- BRIEF -
Which lines in the records below contain the word "buttons"? Return each of them.

- DATASET RECORDS -

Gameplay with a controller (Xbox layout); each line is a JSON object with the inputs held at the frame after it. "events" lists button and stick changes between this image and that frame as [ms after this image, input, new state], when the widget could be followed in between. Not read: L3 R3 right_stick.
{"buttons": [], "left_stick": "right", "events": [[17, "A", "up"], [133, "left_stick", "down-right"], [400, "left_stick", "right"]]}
==
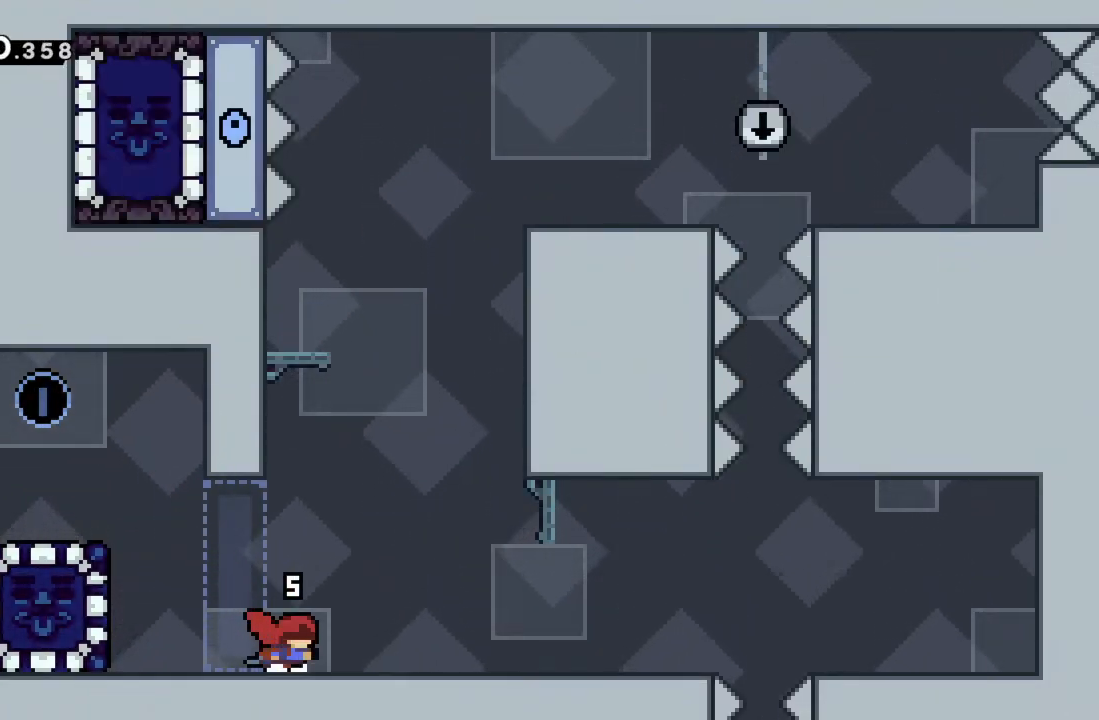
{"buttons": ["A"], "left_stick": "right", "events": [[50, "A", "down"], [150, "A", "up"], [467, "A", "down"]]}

- EXPECTED OUTPUT -
{"buttons": [], "left_stick": "right", "events": [[17, "A", "up"], [133, "left_stick", "down-right"], [400, "left_stick", "right"]]}
{"buttons": ["A"], "left_stick": "right", "events": [[50, "A", "down"], [150, "A", "up"], [467, "A", "down"]]}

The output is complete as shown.